Raymond Massaro est mort

La nouvelle a été communiquée ce lundi en début d’apres midi par le conseil national du cuir qui perd ainsi l’un de ses representants les plus éminents : Raymond Massaro, célèbre Maitre d’Art Bottier, président de la Chambre Syndicale Nationale des Bottiers, nous a quitté à l’age de 89 ans. Il était né à Paris en 1929. Ses obsèques auront lieu le Jeudi 11 avril à 10H30 à l’Eglise Notre Dame de Lorette à Paris.

Raymond Massaro était surnommé le « bottier du siécle ». Son père avait ouvert en 1894 - avant le Ritz - l’atelier au 2 rue de la Paix. L’apprenti, titulaire à 18 ans du CAP chaussures femme Louis XV, en a fait à force de passion, d’exigence et de travail avec ses artisans, une adresse de référence, indissociable du luxe « à la française ». Sa rencontre avec Gabrielle Chanel a été déterminante pour sa carrière. De nombreuses collaborations se sont succédées dont celles avec Karl Lagerfeld qui disait simplement, un dessin à la main : « Monsieur Massaro, faîtes pour le mieux... ».

Deux chaussures devenues célèbres ont joué un rôle décisif dans sa carrière.
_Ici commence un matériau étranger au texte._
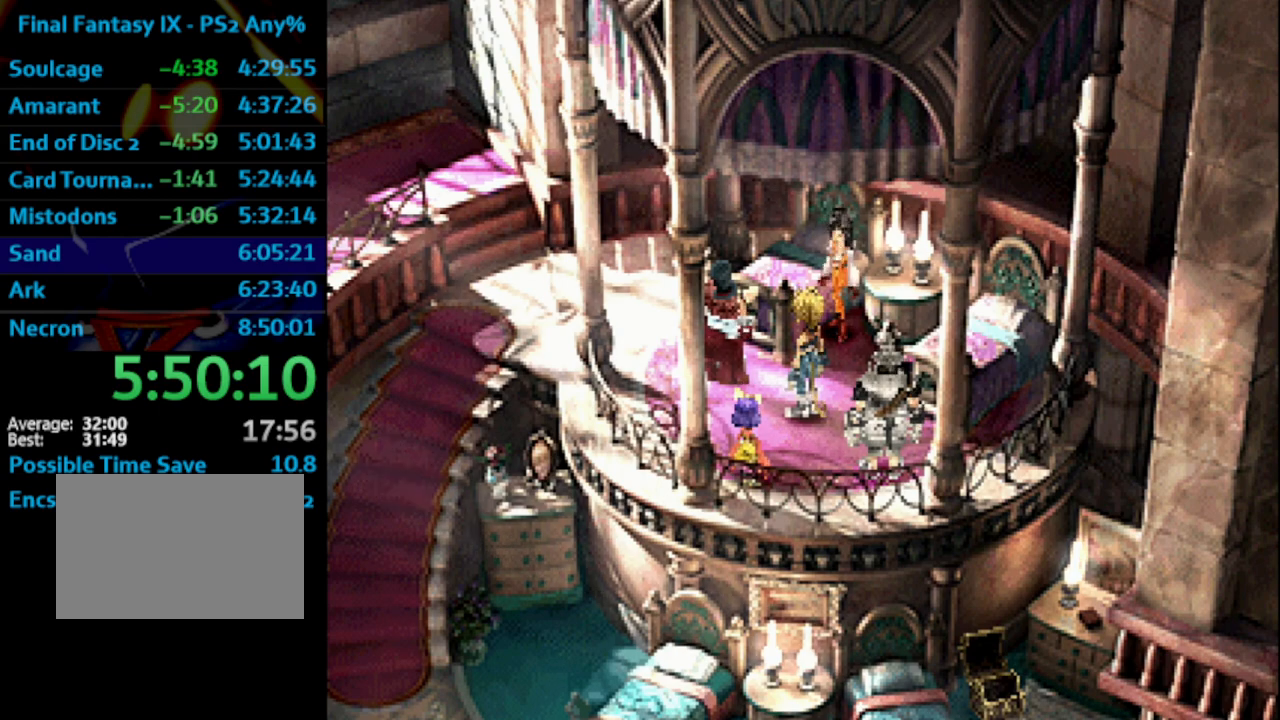
{"buttons": [], "left_stick": "center", "right_stick": "center", "events": [[33, "CROSS", "up"], [83, "SQUARE", "down"], [150, "SQUARE", "up"], [217, "CROSS", "down"], [233, "CROSS", "up"], [317, "CROSS", "down"], [350, "CROSS", "up"], [383, "SQUARE", "down"], [417, "SQUARE", "up"], [433, "CROSS", "down"], [450, "CROSS", "up"]]}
Pour réaliser « la sandale de 1957, Mademoiselle Chanel n’avait donné qu’un seul impératif : beige et noir, les couleurs symboliques de la maison ». Raymond Massaro eut l’idée, avec son père Lazare et son oncle Donat, d’associer bout original, coupe asymétrique et élastique en remplacement de la boucle arrière. « Tout à la fois classique et hors norme. La technique s’efface devant la ligne.

Avant elle, Madame Grès en face de la maison Massaro rue de la Paix, commanda « une chaussure légère que la femme oublie, qui épouse le pied et accompagne tous les mouvements. Une chaussure d’un temps nouveau ». Sa première chaussure ? Une cycliste - qu’il avait fabriquée pour lui-même. Il l’adapta avec « un simple élastique cousu sur cuir souple. Un talon réduit à son minimum... ». La ballerine, portée par Brigitte Bardot en 1956, devint un produit culte parmi les plus exportés dans le monde.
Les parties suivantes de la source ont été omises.